Thank you for your understanding and contribution!
I used the paid unstructured.io API and generated the documents again and even so the keywords are broken. The problem apparently is not in this process but when saving the tags in the database. I will check inside the database how they are being saved.
Hi, @dersonbsb2022. I'm Dosu, and I'm helping the Dify team manage their backlog. I'm marking this issue as stale.
Issue Summary:
- The issue involves incorrect handling of accented characters in Brazilian Portuguese documents using Dify version 0.9.1-fix1 in a self-hosted Docker setup.

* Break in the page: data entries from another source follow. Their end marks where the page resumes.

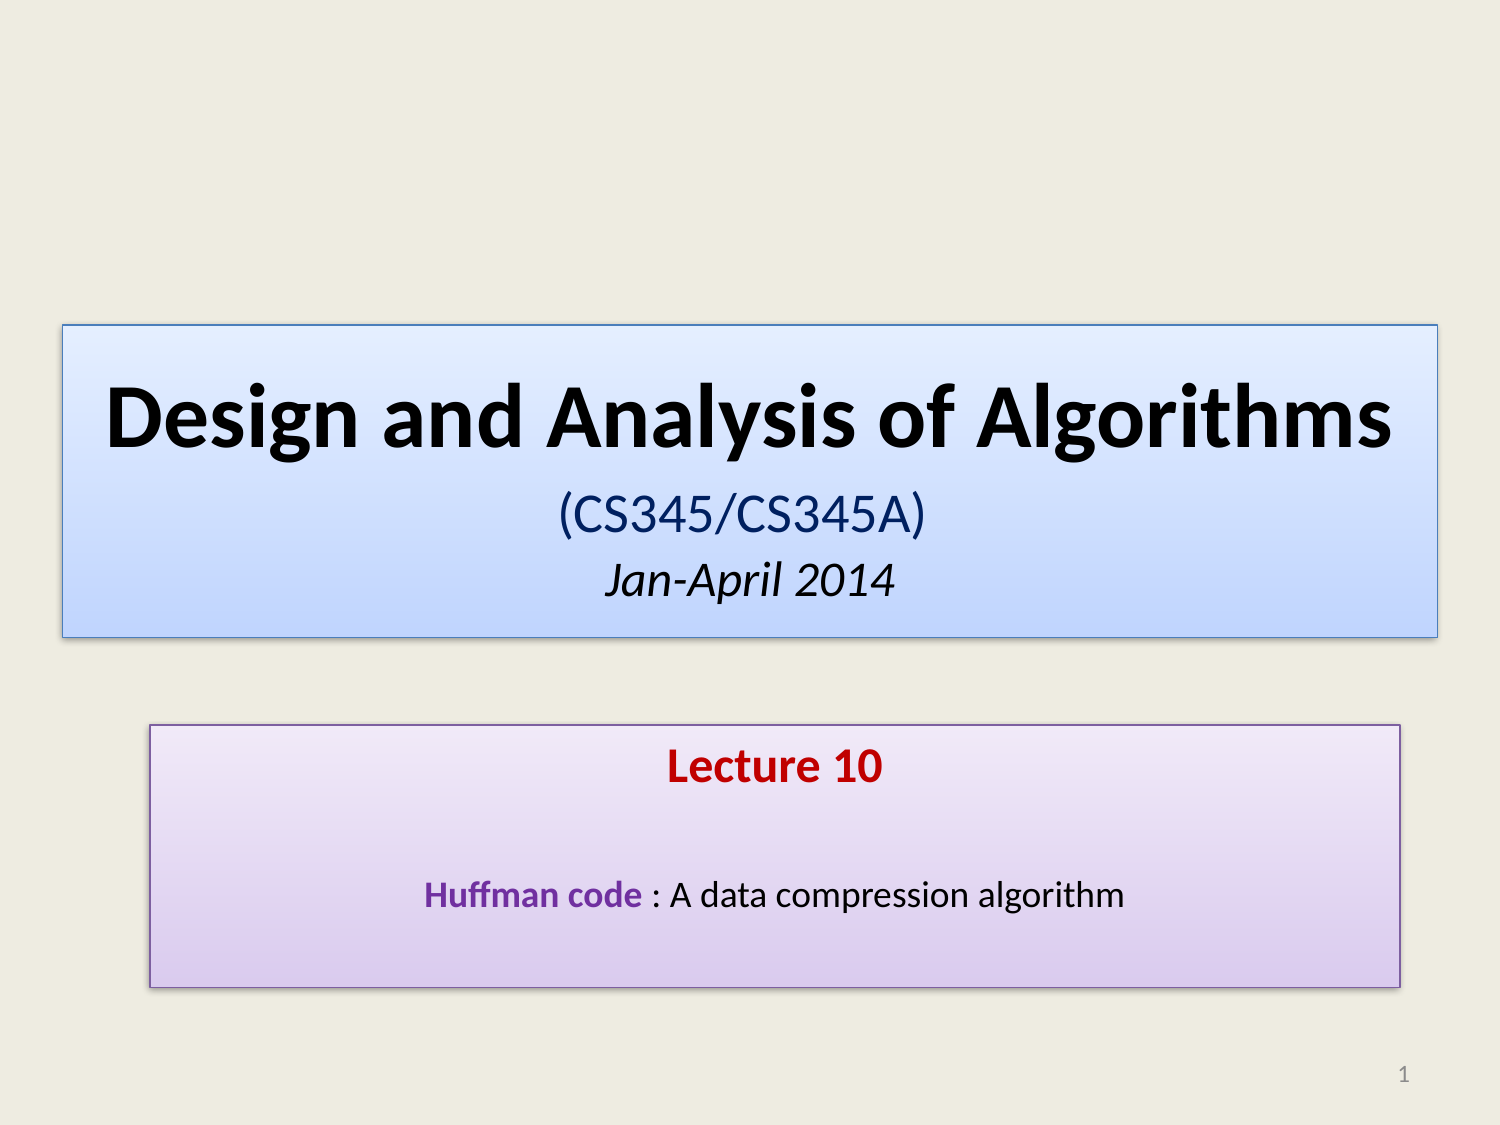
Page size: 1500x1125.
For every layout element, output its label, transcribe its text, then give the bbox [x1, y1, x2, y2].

slide_number 1 [1074, 1042, 1425, 1103]
subtitle Lecture 10 Huffman code : A data compression algorithm [149, 724, 1401, 988]
title Design and Analysis of Algorithms (CS345/CS345A) Jan-April 2014 [62, 324, 1438, 638]
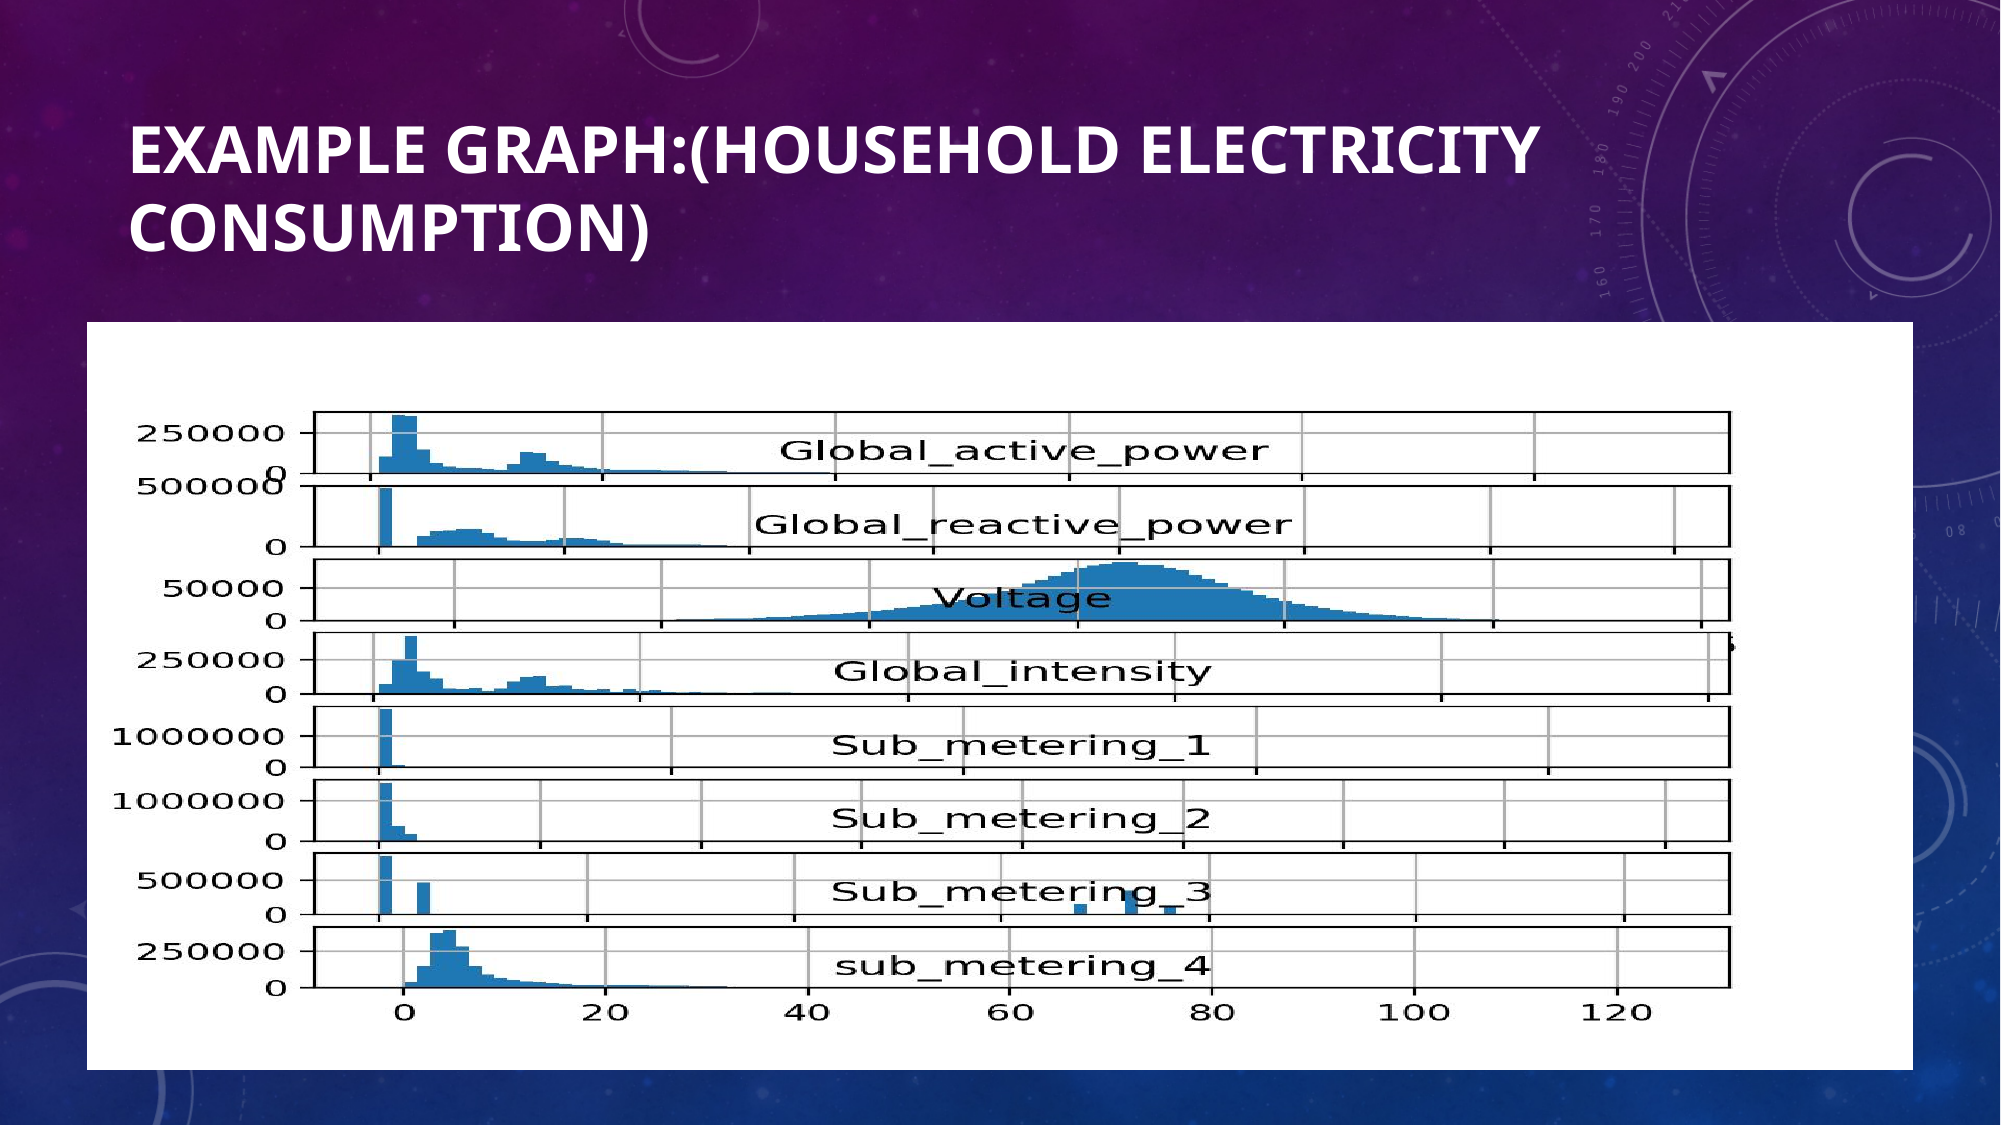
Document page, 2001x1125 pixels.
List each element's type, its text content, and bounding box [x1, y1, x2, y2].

title Example graph:(household electricity consumption) [112, 99, 1752, 273]
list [87, 321, 1913, 1070]
picture [0, 0, 2001, 1125]
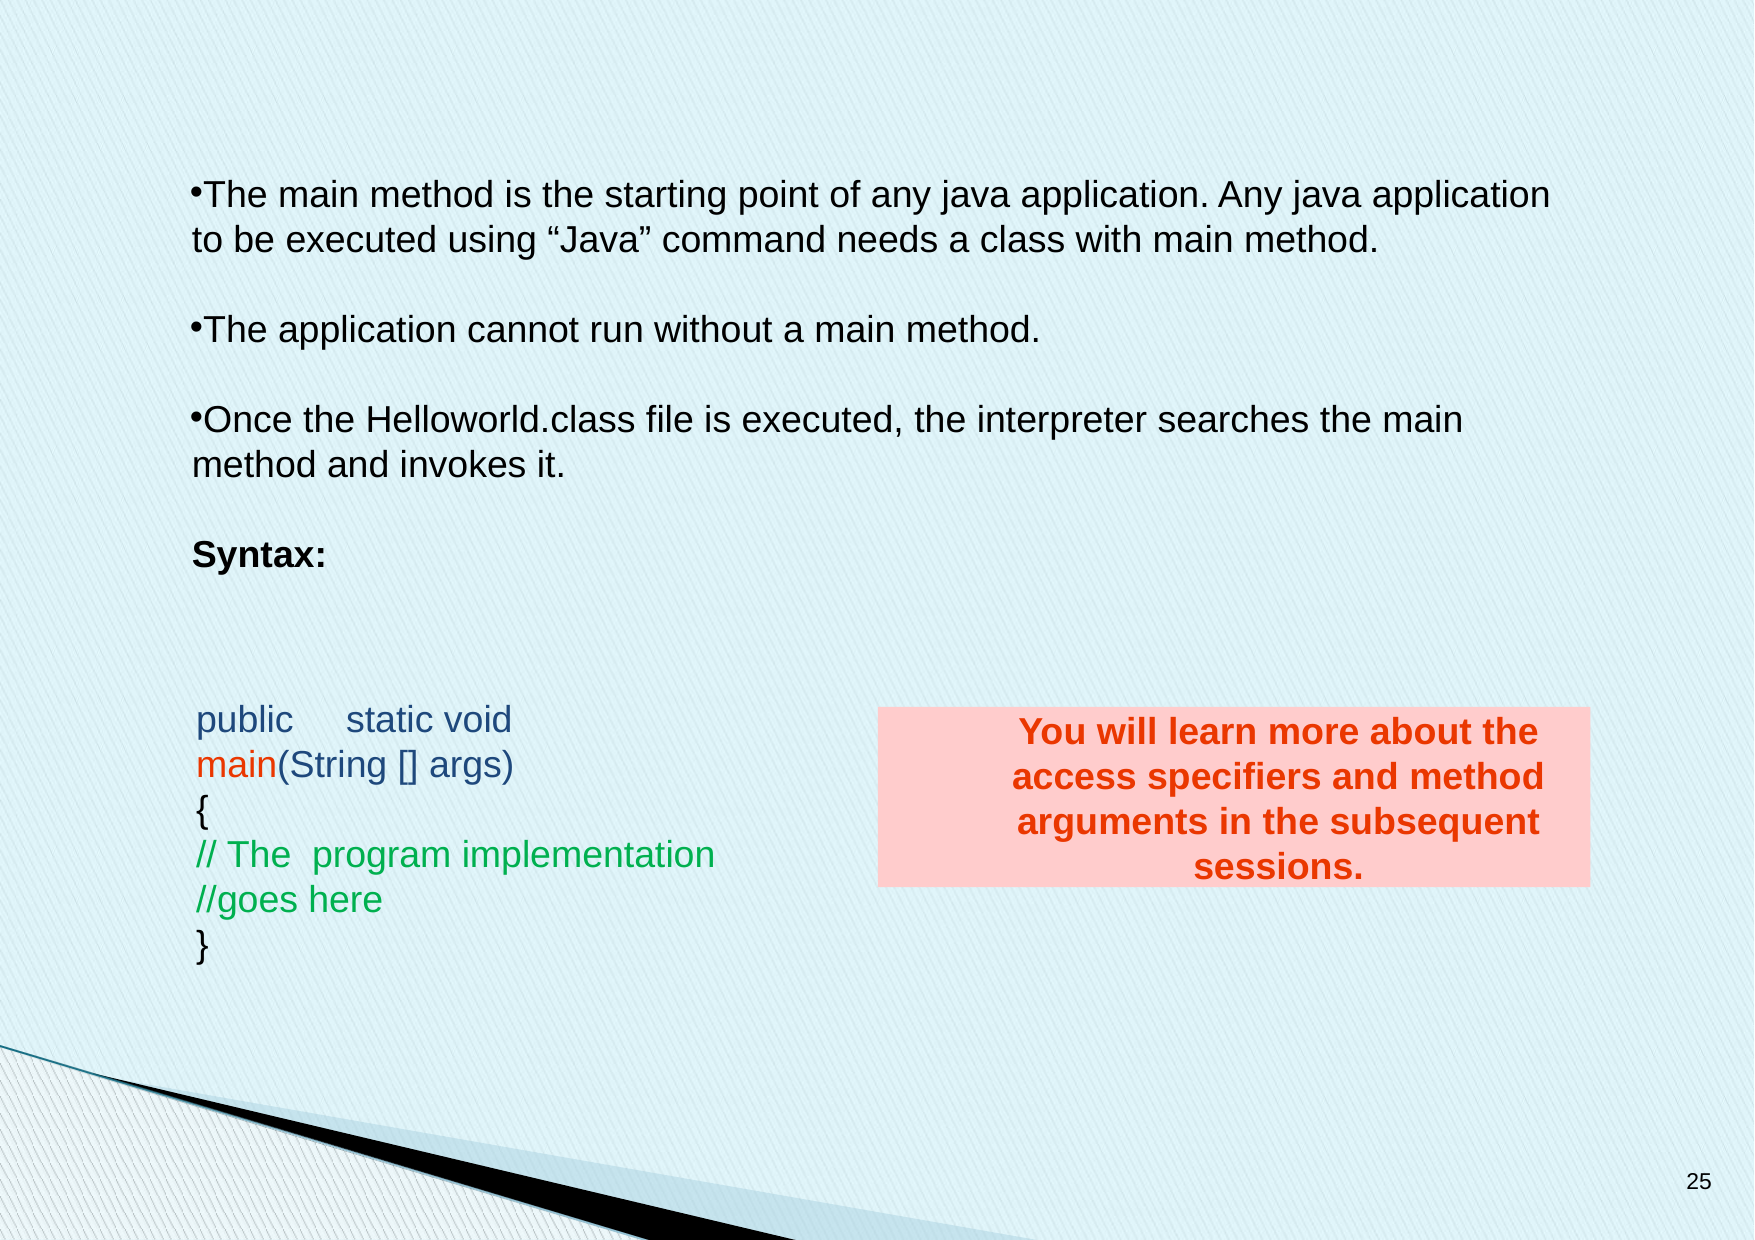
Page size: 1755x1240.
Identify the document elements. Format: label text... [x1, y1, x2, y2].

text_box 25 [1658, 1158, 1730, 1225]
text_box The main method is the starting point of any java application. Any java application to be executed using “Java” command needs a class with main method. The application cannot run without a main method. Once the Helloworld.class file is executed, the interpreter searches the main method and invokes it. Syntax: [189, 169, 1567, 575]
picture [0, 0, 1755, 1240]
text_box You will learn more about the access specifiers and method arguments in the subsequent sessions. [877, 706, 1591, 888]
text_box public static void main(String [] args) { // The program implementation //goes here } [193, 694, 823, 965]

- Attempts to preprocess documents and change settings have not resolved the issue, possibly due to OpenAI's processing.
- @crazywoola suggested checking the
ETL_TYPEsetting, and I provided guidance on possible solutions, including checking model documentation and trying alternative models. - You plan to investigate how tags are saved in the database, as the issue might be related to that.
Next Steps:
- Please let us know if this issue is still relevant to the latest version of the Dify repository by commenting on this issue.
- If there are no updates, the issue will be automatically closed in 15 days.
Thank you for your understanding and contribution!